The Dialectics of Orientalism in Early Modern Europe, October 7-8, 2011 (organized by Javier Irigoyen-García and Marcus Keller)
This conference gathered an international group of specialists who engage in a broad trans-disciplinary debate about the integral role Orientalism plays in the complex process of early modern national and European self-fashionings.
Geographies of Risk, September 23-24, 2010 (organized by Ericka Beckman, L. Elena Delgado, Javier Irigoyen-García, Mariselle Meléndez, Emanuel Rota and Eleonora Stoppino)
An interdisciplinary conference dedicated to examining the manifold ways in which the Humanities engage with the notion of risk. The conference invites reflection on the systems of knowledge that have emerged to assess, distribute, and manage risk in different geographical, cultural and historical contexts.

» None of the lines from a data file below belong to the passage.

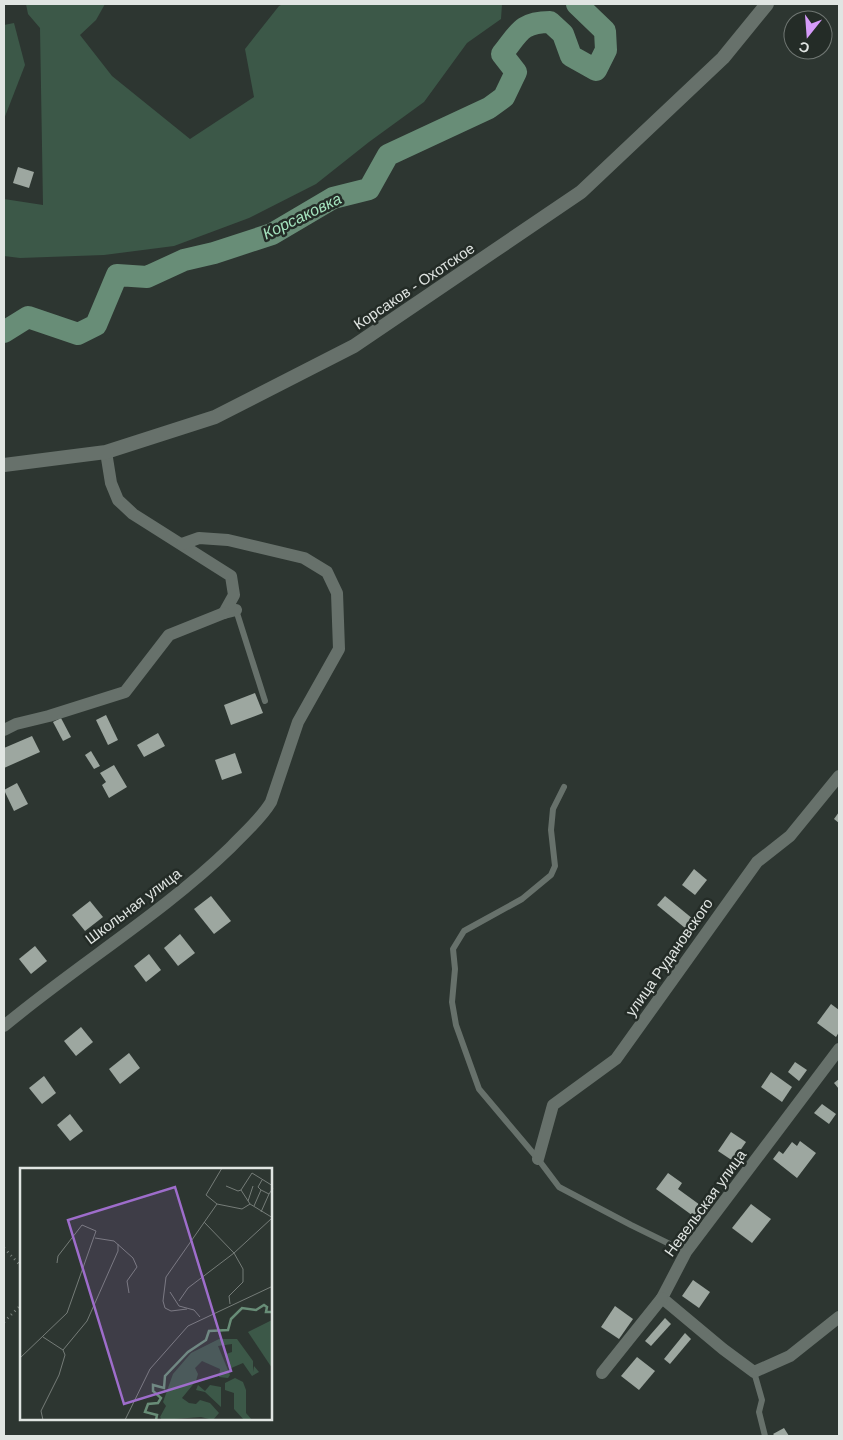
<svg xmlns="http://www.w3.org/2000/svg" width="843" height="1440" viewBox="0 0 843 1440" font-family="Arial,sans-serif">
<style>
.green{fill:#3c5848}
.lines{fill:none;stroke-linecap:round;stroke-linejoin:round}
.river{stroke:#688d77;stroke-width:22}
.building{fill:#9da7a0}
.path{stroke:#79807c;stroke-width:2.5;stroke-dasharray:1 4;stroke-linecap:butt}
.service{stroke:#67716b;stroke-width:6}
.minor{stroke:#67716b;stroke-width:12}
.tertiary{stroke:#67716b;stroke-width:14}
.labels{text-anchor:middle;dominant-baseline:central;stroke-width:5;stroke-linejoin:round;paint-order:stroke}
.street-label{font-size:15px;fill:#e0e5e2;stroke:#242c27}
.water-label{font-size:16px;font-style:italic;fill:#a4e3be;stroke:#242c27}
.inset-river{fill:none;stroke:#688d77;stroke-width:2.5}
.inset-road{fill:none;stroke:#757c78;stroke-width:1}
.view{fill:#9e6dcb;fill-opacity:0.15;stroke:#9e6dcb;stroke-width:2.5}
.inset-edge{fill:none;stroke:#e0e5e2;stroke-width:2.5}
</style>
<rect width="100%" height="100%" fill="#2d3631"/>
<!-- green -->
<g class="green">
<path d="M26 4H105L96 20 80 35 112 76 190 139 254 97 245 49 279 6 283 4H502L501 19 467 43 424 102 369 142 316 184 249 218 174 246 104 255 20 258 4 256V199L43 205 40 28 28 14Z"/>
<path d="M14 23 25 65 4 119V25Z"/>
</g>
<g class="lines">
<!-- river -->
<path class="river" d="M4 332 28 317 78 334 96 325 117 275 147 277 184 260 214 253 272 234 333 198 369 189 388 155 489 108 504 97 516 72 502 54C519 33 521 22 550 22L563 34 571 56 596 70 606 50 605 31 577 4"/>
</g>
<!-- building -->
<g class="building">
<path d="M18 167 34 172 29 188 13 183Z"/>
<path d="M255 693 263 713 231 725 224 705Z"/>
<path d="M106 715 118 740 108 745 96 720Z"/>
<path d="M61 718 71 737 63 741 53 722Z"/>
<path d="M158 733 165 746 144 757 137 745Z"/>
<path d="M32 736 40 752 4 768V748Z"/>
<path d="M91 751 100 766 94 769 85 755Z"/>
<path d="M235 753 242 773 222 780 215 760Z"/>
<path d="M114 765 127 787 109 798 102 785 106 782 100 773Z"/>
<path d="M17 783 28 804 14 811 4 790Z"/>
<path d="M839 812V823L834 819Z"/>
<path d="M694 869 707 880 695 895 682 885Z"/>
<path d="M211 896 231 921 214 934 194 909Z"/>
<path d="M665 896 693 919 685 928 657 905Z"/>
<path d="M90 901 103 917 85 931 72 915Z"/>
<path d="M180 934 195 953 178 966 164 948Z"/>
<path d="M35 946 47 961 31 974 19 959Z"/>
<path d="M149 954 161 970 146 982 134 966Z"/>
<path d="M831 1004 839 1010V1032L836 1037 817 1023Z"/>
<path d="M81 1027 93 1042 76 1056 64 1041Z"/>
<path d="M129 1053 140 1068 120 1084 109 1069Z"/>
<path d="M795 1062 807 1070 799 1081 788 1072Z"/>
<path d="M771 1072 792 1087 782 1102 761 1087Z"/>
<path d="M44 1076 56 1093 42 1104 29 1088Z"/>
<path d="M839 1079V1089L834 1083Z"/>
<path d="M822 1104 836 1114 829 1124 814 1113Z"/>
<path d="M70 1114 83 1131 70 1141 57 1125Z"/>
<path d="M731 1132 746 1142 733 1161 718 1151Z"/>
<path d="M800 1141 816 1153 797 1178 773 1159 779 1151 783 1154 792 1142 797 1146Z"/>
<path d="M668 1173 682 1183 678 1189 707 1210 700 1221 656 1189Z"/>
<path d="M751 1204 771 1219 752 1243 732 1228Z"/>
<path d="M693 1280 710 1292 699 1308 682 1296Z"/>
<path d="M615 1306 633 1319 619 1339 601 1327Z"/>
<path d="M665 1318 671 1324 651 1346 645 1341Z"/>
<path d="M685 1333 691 1339 670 1364 664 1359Z"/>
<path d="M637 1357 655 1371 639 1390 621 1376Z"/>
<path d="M784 1428 789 1436H775L773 1434Z"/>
</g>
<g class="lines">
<!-- path -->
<g class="path">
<path d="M4 1248 21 1266"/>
<path d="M4 1322 21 1305"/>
</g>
<!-- service -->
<g class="service">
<path d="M236 610 265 701"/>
<path d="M564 787 553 809 551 830 555 866 551 875 522 899 464 931 453 949 455 969 452 1002 456 1025 479 1089 538 1159 559 1187 631 1225 686 1252"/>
<path d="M754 1372 762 1400 759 1412 765 1436"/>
</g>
<!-- minor -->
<g class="minor">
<path d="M106 452 111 483 118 500 133 514 231 576 234 595 224 613 236 610"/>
<path d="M4 730 16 724 49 716 125 692 169 635 224 613"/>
<path d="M4 1026C77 965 163 913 231 847 245 832 261 819 271 802L298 722 339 649 337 593 327 572 304 558 228 540 199 538 182 544"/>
<path d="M839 1049 686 1252 662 1298 723 1349 754 1372 790 1356 839 1317"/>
<path d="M538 1159 553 1105 616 1059 757 862 790 836 839 776"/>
<path d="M602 1373 662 1298"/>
</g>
<!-- tertiary -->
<path class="tertiary" d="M4 465 106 452 215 417 354 346 581 192 723 58 767 4"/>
</g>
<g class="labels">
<!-- street labels -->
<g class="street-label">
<text transform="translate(414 286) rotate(-34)">Корсаков - Охотское</text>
<text transform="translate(133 906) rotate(-37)">Школьная улица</text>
<text transform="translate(669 957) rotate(-55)">улица Рудановского</text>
<text transform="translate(705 1203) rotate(-54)">Невельская улица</text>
</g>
<!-- water labels -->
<g class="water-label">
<text transform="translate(302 216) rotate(-26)">Корсаковка</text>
</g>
</g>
<!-- overview -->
<g transform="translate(20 1168)">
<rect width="252" height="252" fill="#2d3631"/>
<path d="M252 152V200L228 164ZM199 171H217L233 193V204L234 198 239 204 232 208 223 195 209 201 206 186 212 184V176L198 178 210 207 208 210 199 209 200 201 182 193 175 200 178 206 176 213 162 230 169 235 176 236 180 232 190 235 199 245 193 252 181 249 142 252 140 249 146 238 143 234 153 206 171 185ZM215 210 223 214 226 222V245L232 252H224L214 241V225L205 222V215ZM190 217 201 219V239L185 224 176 222 178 217 185 223Z" fill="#3c5848"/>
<path class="inset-river" d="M136 252 137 247 125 244 128 236 138 235 141 230 133 223V217L144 220 145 208 168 184 186 172 189 163 208 162 211 151 222 140 236 142 244 137 247 139 246 144H253"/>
<path class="inset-road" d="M202 0 186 27 197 36 222 41 230 36M242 12 238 19 241 22 249 26 253 20M206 18 218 23 221 22M221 22 232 5 253 18M221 22 230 36 253 50M228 33 233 18M234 38 241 22M241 44 249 26M184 54 214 85 223 101V114L209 128 210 136M75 70 94 73 113 90 117 99 107 113 109 125M150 124 159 138 174 142 180 149M159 133 168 120 214 85 251 51M167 141 151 143 145 140 143 133 146 109 197 36M23 169 43 182M43 182 67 153 98 83V76M0 190 47 145 76 63 62 57 38 88 37 95M23 252 21 243 39 207 45 187 43 182M105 252 130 201 168 158 253 118"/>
<path class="view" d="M155 19 211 203 104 236 48 52Z"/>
<rect width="252" height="252" class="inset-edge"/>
</g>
<!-- border -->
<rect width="843" height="1440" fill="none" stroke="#e0e5e2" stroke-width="10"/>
<!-- north arrow -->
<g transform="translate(808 35) rotate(197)"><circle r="24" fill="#242c27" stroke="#6f7672"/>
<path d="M0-4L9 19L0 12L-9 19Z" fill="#d69bfa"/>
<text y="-8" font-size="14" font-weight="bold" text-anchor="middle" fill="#e0e5e2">С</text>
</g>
</svg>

Recalcitrant Modernities: Spain, Difference, and the Construction of European Modernism, September 26-27, 2003 (organized by Oscar Vázquez, Jordana Mendelson and L. Elena Delgado)
This conference explores the ways that modernity was implanted in Spain, a nation traditionally represented as essentially different from the rest of Western Europe. Moreover, Spain's cultural difference (often linked historically to ethnic and/or religious factors) has been characterized as one resistant to, or intrinsically incompatible with, modernity. Thus, important questions arise from the study of Spain's case in regard to the ways that modernity has been defined and analyzed.